### Passage provided
Let’s just say that the Instant Pot (IP) is like a vibrator for your kitchen; useful, effective, highly recommended and something you will use often.
After using the IP for almost a year, I can safely say that it’s a must have. I can also safely say that it’s name is Instant Pot, not Insta Pot, like I was calling it for way too long. Insta Pot still makes more sense to me, but that’s not really my point with this.
My point is, the Instant Pot is awesome and today’s post will school you on this magical piece of kitchen equipment that I so often refer to as a sex toy. I have a lot to say about this little gem, so this week is the nuts and bolts and next week I’ll cover practical applications, tips and tricks, and answers to the most frequently asked Instant Pot questions that I get.
Before I go on, I should mention that I’m not being paid by Instant Pot to write this post, nor am I one of their affiliates (as a rule, I don’t take money in exchange for content). I just see a lot of people asking about the IP in our private Facebook group and when I see the same questions come up over and over, I take it as my cue to tackle, clarify and give you answers.
Okay – let’s do this.
As it turns out, the Instant Pot isn’t a sex toy, it’s actually a multi-functional electric pressure cooker (which is even better than a pocket vibrator if you ask me). The reason people are crazy for this gadget is because this ONE appliance can do a ton of cool shit.
On top of being an electric pressure cooker, it’s also a slow cooker and a rice cooker. It can sauté stuff, it can steam stuff, it can make yogurt, it can keep food warm for an extended amount of time and it can reheat leftovers. It also has a delay cook function that you can use if you want to throw something together and have it start cooking after you leave the house and keep it warm until you’re ready to eat.
Oh yes, this pony has many a trick.
There are three Instant Pot models to choose from:
The DUO and the LUX come in two different sizes; 5 quart and 6 quart. The Smart only has a 6 quart option.
When you see the number after the model, like DUO50, that’s the DUO model in a 5 quart size. The DUO60 is the DUO model in a 6 quart size.
Same thing for the LUX model – the number after the model refers to the size of the cooker. LUX50 is the LUX model in a 5 quart size and the LUX60 is the LUX model in a 6 quart size. Easy enough.
All three models are multifunctional pressure cookers, with a few differences between them. Here are the most important differences to consider when choosing which one you want.
- Price – IP prices seem to go up and down a bit, but when I just looked on Amazon, the DUO60 was $99, the LUX60 was $79 and the Smart was $179.
- Pressure setting – The DUO has two pressure settings (high and low) and the LUX has one pressure setting (high).
- Warming time – The DUO can keep food warm for up to 99 hours and the LUX can keep food warm for up to 10 hours.
- Dedicated yogurt setting – The DUO has a setting that’s dedicated to making yogurt that isn’t included in the LUX. That said, you can make yogurt in the LUX, it just doesn’t have a specific button for it.
- The Smart model is a Bluetooth-Enabled version of the DUO that works with your phone and the Instant Pot app.
I have the LUX60 in my kitchen because the extra features of the DUO weren’t important to me. I love my model and would buy it again. It does everything I need and then some (more on that later).
Regardless of what model you choose, they all have the same basic parts:
- Stainless steel inner pot (kind of like inner peace but different)
- Cooking base and lid
- Cord (you know what a cord looks like)
The inner pot and the cooking base don’t require any special maintenance. The inner pot is made out of food grade stainless steel and it can be washed in the dishwasher or with hot soapy water. The cooking base should never, ever be submerged in water. To clean it, all you have to do is wipe it with a cloth.

### Records shown
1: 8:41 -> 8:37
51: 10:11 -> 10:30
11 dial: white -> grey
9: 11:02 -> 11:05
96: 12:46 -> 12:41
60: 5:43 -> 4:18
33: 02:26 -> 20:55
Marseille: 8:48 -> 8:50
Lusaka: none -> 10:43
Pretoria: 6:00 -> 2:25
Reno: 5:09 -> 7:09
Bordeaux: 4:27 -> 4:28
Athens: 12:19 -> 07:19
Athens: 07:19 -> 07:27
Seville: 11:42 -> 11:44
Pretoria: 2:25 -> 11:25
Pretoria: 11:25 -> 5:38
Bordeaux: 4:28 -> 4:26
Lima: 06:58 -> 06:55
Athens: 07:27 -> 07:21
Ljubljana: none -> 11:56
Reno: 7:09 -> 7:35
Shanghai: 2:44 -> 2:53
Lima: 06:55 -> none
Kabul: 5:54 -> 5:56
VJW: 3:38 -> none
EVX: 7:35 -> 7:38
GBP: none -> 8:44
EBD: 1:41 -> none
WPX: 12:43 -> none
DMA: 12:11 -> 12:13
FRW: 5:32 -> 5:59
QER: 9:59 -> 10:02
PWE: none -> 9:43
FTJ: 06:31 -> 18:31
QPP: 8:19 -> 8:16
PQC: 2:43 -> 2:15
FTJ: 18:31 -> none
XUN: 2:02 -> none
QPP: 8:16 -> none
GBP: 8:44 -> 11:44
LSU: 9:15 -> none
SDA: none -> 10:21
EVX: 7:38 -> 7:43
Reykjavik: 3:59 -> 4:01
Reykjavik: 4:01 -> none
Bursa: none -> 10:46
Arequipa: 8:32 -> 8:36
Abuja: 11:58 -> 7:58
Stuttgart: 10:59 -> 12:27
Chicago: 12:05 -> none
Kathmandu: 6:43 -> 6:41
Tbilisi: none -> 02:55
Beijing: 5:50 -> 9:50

### Short problem
According to the Instant Pot post, for how long can the DUO model keep food warm?

### Solution
Up to 99 hours.